**What you have to do:** Please transcribe the entries below exactly and leave out every picture.

**Records for this task:**
^^^^^^^^

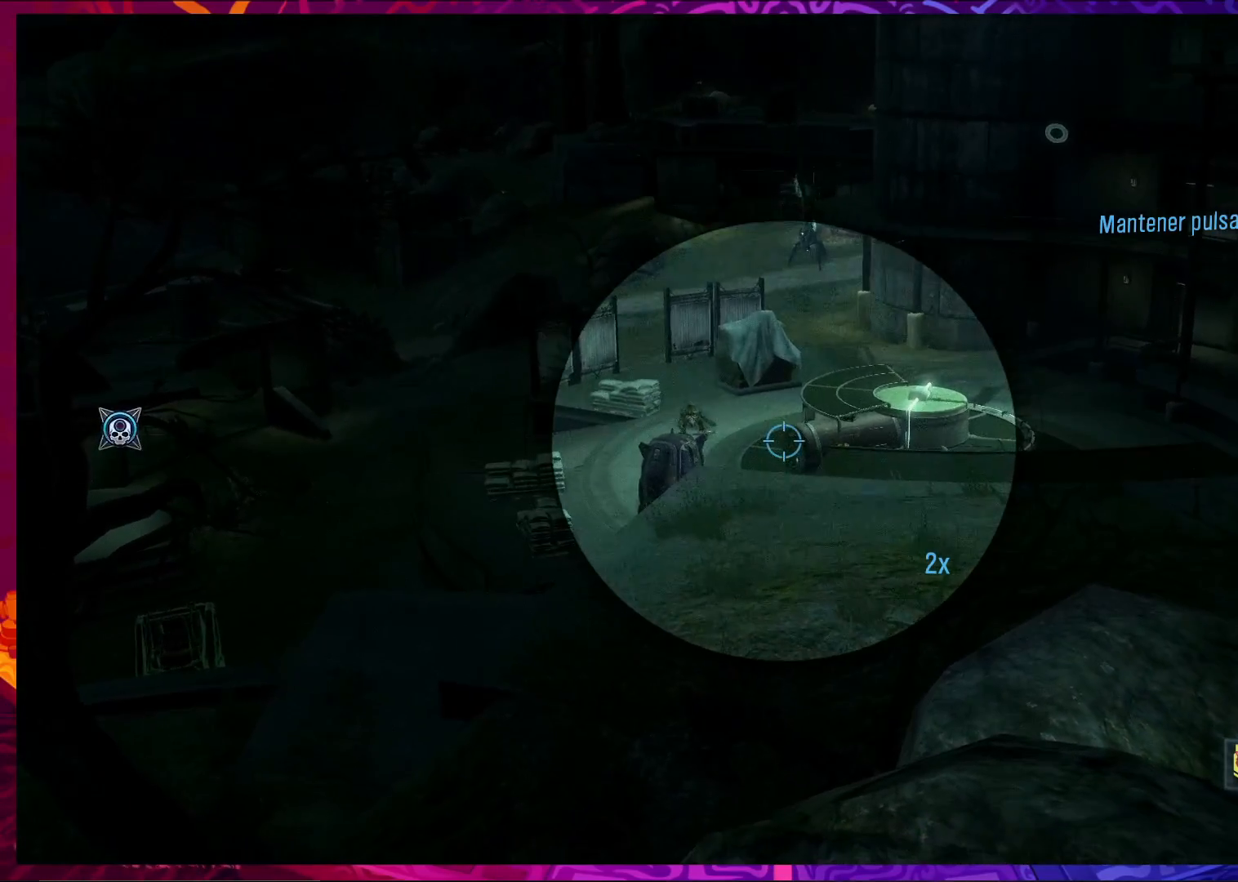
{"keys": [], "mouse": [], "events": []}
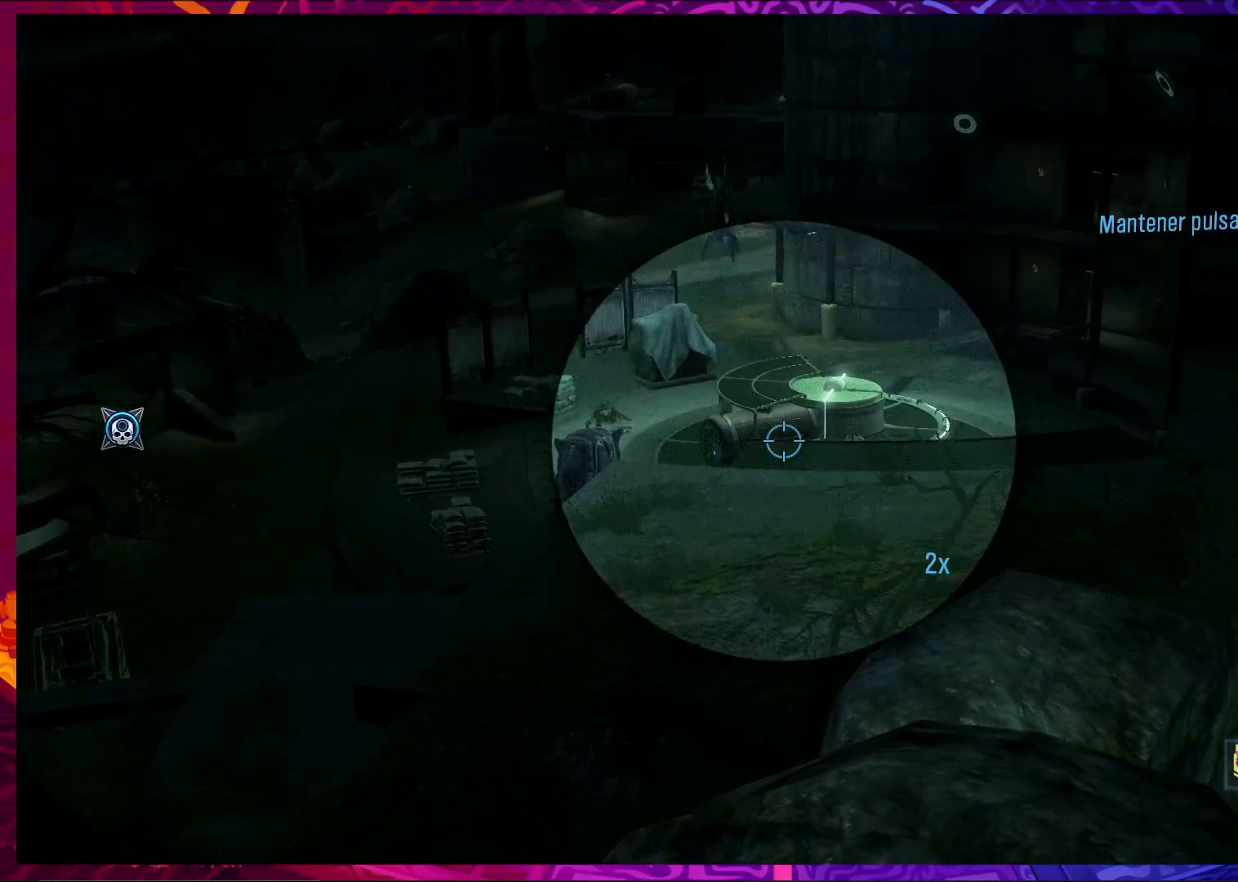
{"keys": [], "mouse": [], "events": []}
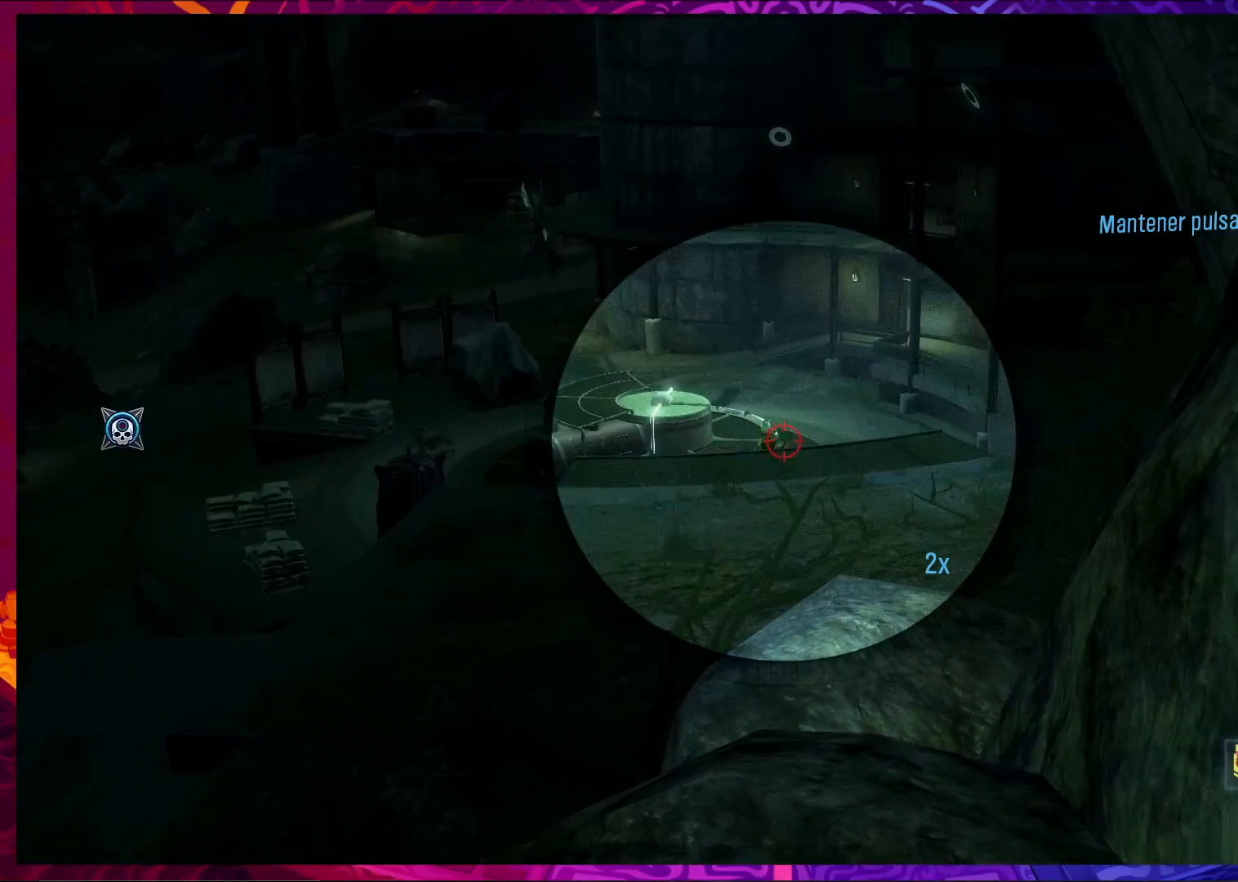
{"keys": [], "mouse": [], "events": [[300, "mouse_left", "down"], [433, "mouse_left", "up"]]}
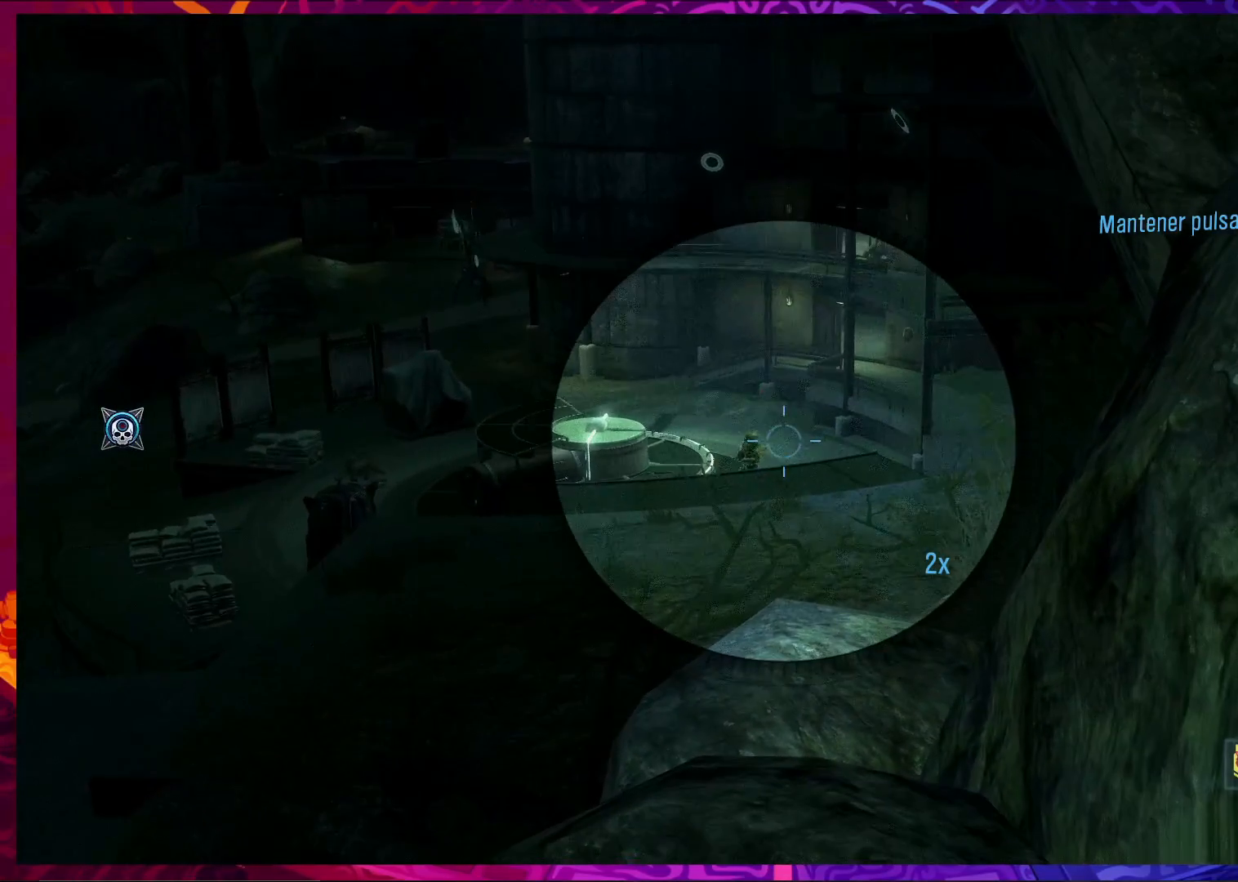
{"keys": [], "mouse": ["left"], "events": [[433, "mouse_left", "down"]]}
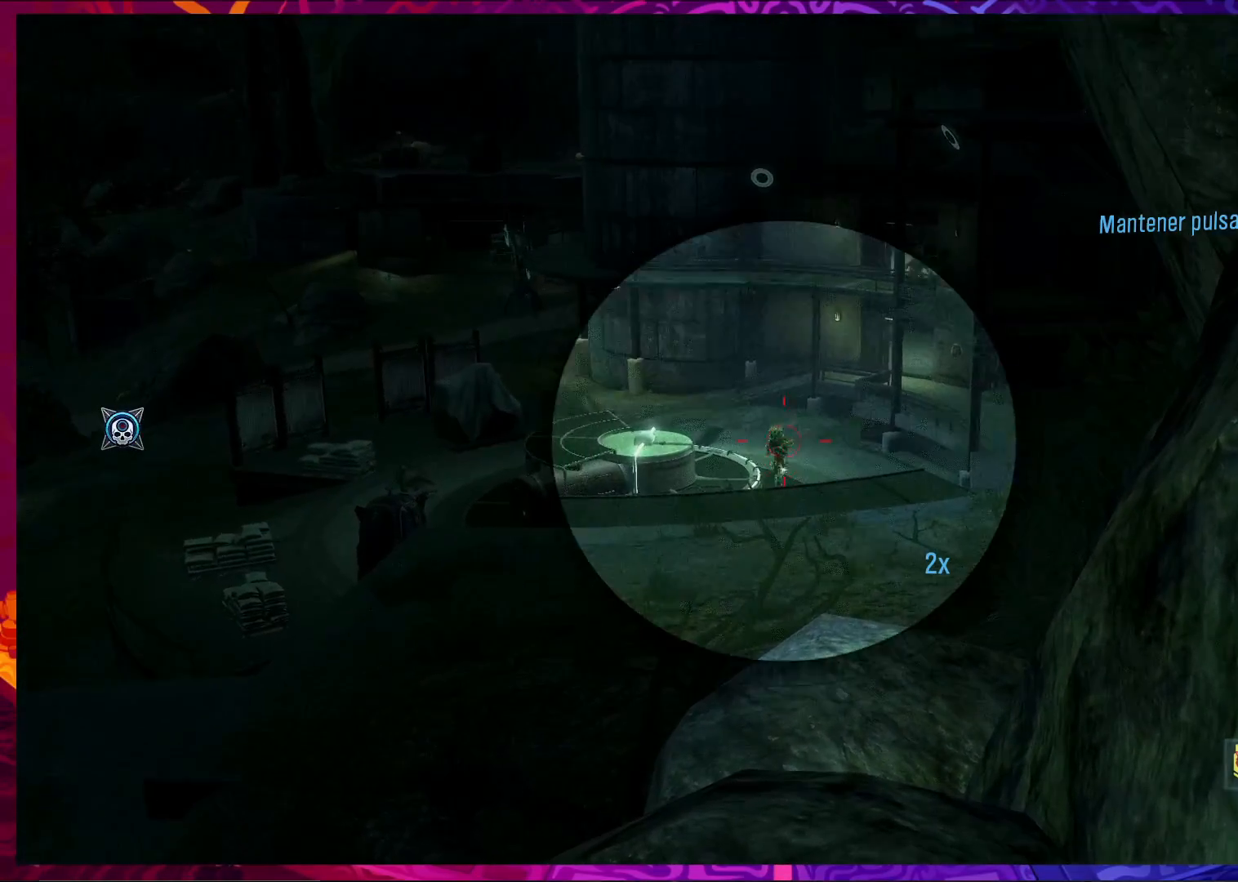
{"keys": [], "mouse": [], "events": [[100, "mouse_left", "up"], [267, "mouse_right", "down"], [367, "mouse_right", "up"]]}
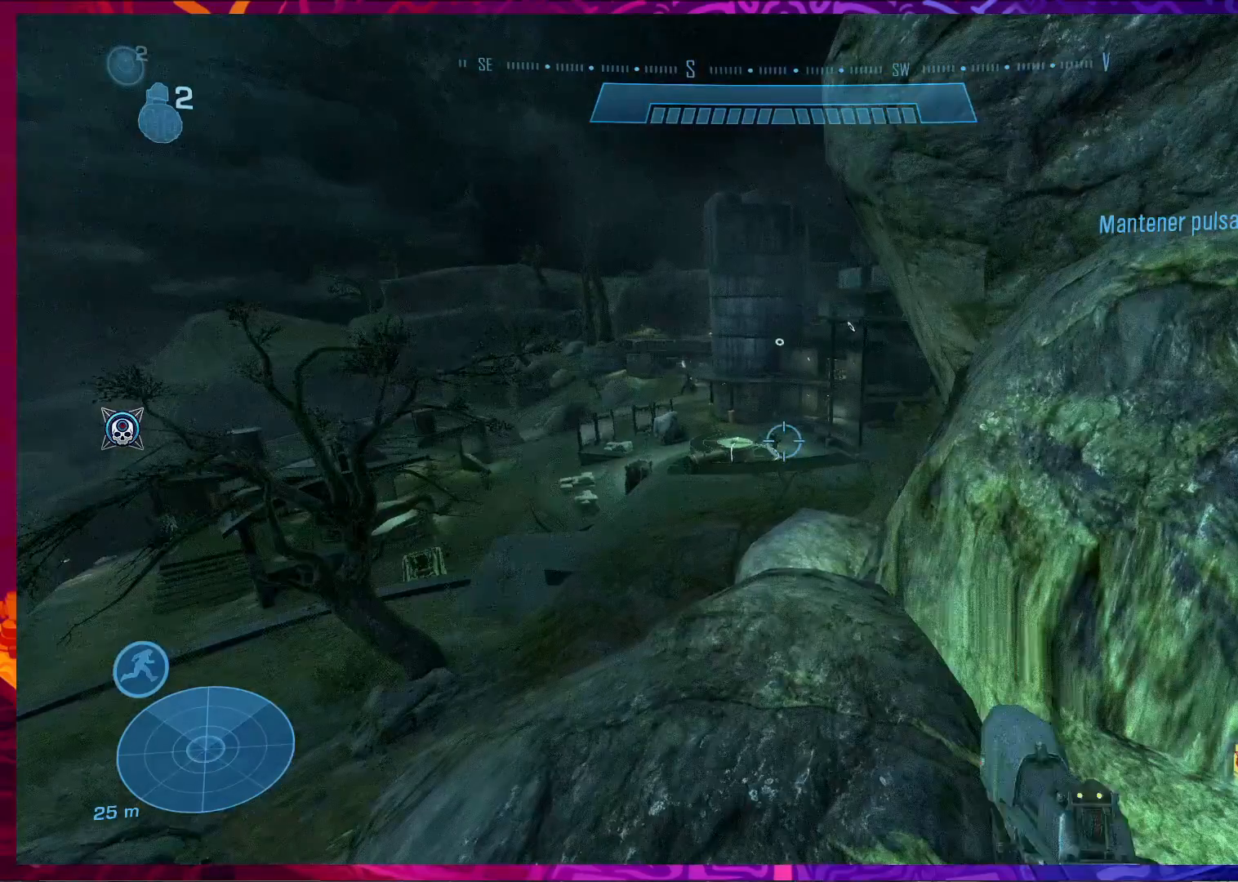
{"keys": ["a"], "mouse": [], "events": [[33, "d", "down"], [300, "d", "up"], [333, "mouse_right", "down"], [433, "mouse_right", "up"], [467, "a", "down"]]}
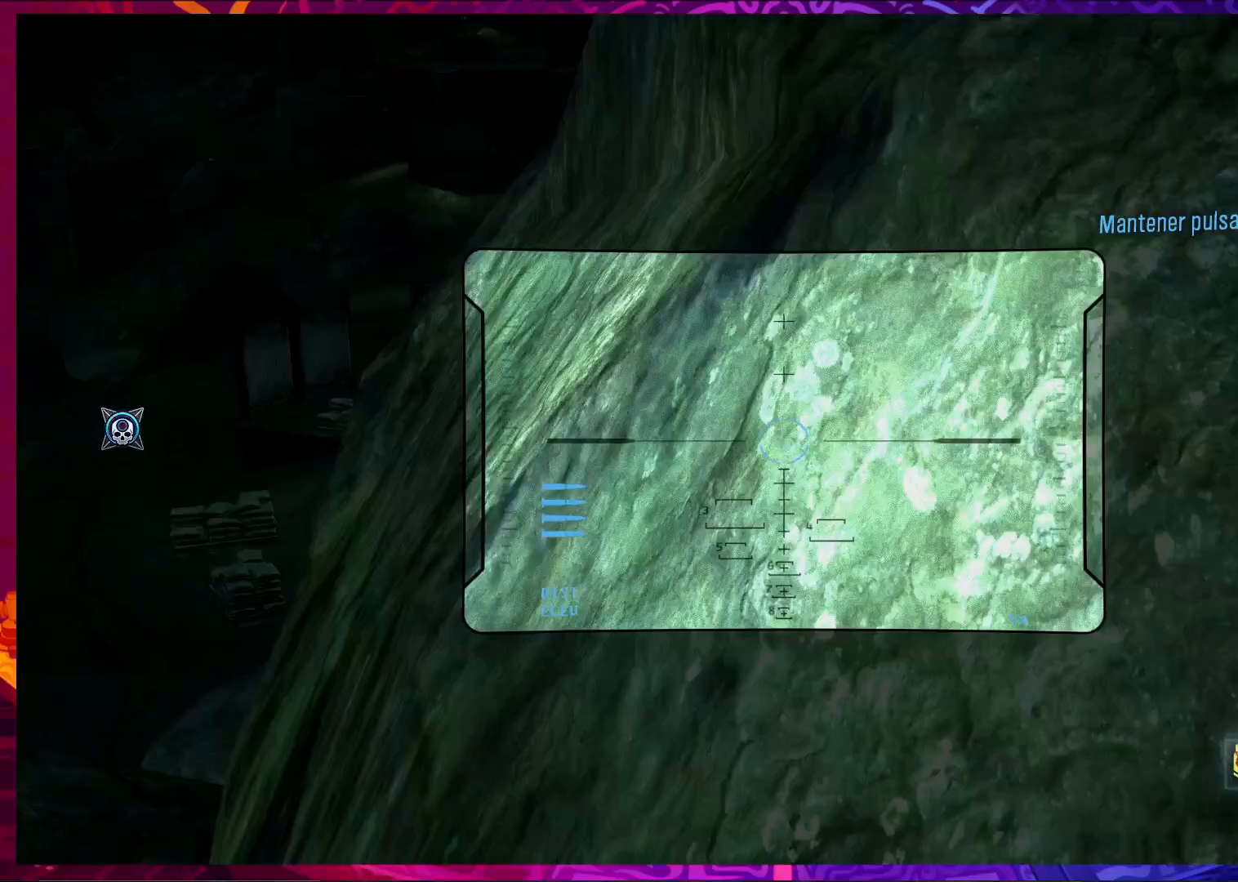
{"keys": [], "mouse": [], "events": [[300, "a", "up"]]}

^^^^^^^^

**Result of this exercise:**
{"keys": [], "mouse": [], "events": []}
{"keys": [], "mouse": [], "events": []}
{"keys": [], "mouse": [], "events": [[300, "mouse_left", "down"], [433, "mouse_left", "up"]]}
{"keys": [], "mouse": ["left"], "events": [[433, "mouse_left", "down"]]}
{"keys": [], "mouse": [], "events": [[100, "mouse_left", "up"], [267, "mouse_right", "down"], [367, "mouse_right", "up"]]}
{"keys": ["a"], "mouse": [], "events": [[33, "d", "down"], [300, "d", "up"], [333, "mouse_right", "down"], [433, "mouse_right", "up"], [467, "a", "down"]]}
{"keys": [], "mouse": [], "events": [[300, "a", "up"]]}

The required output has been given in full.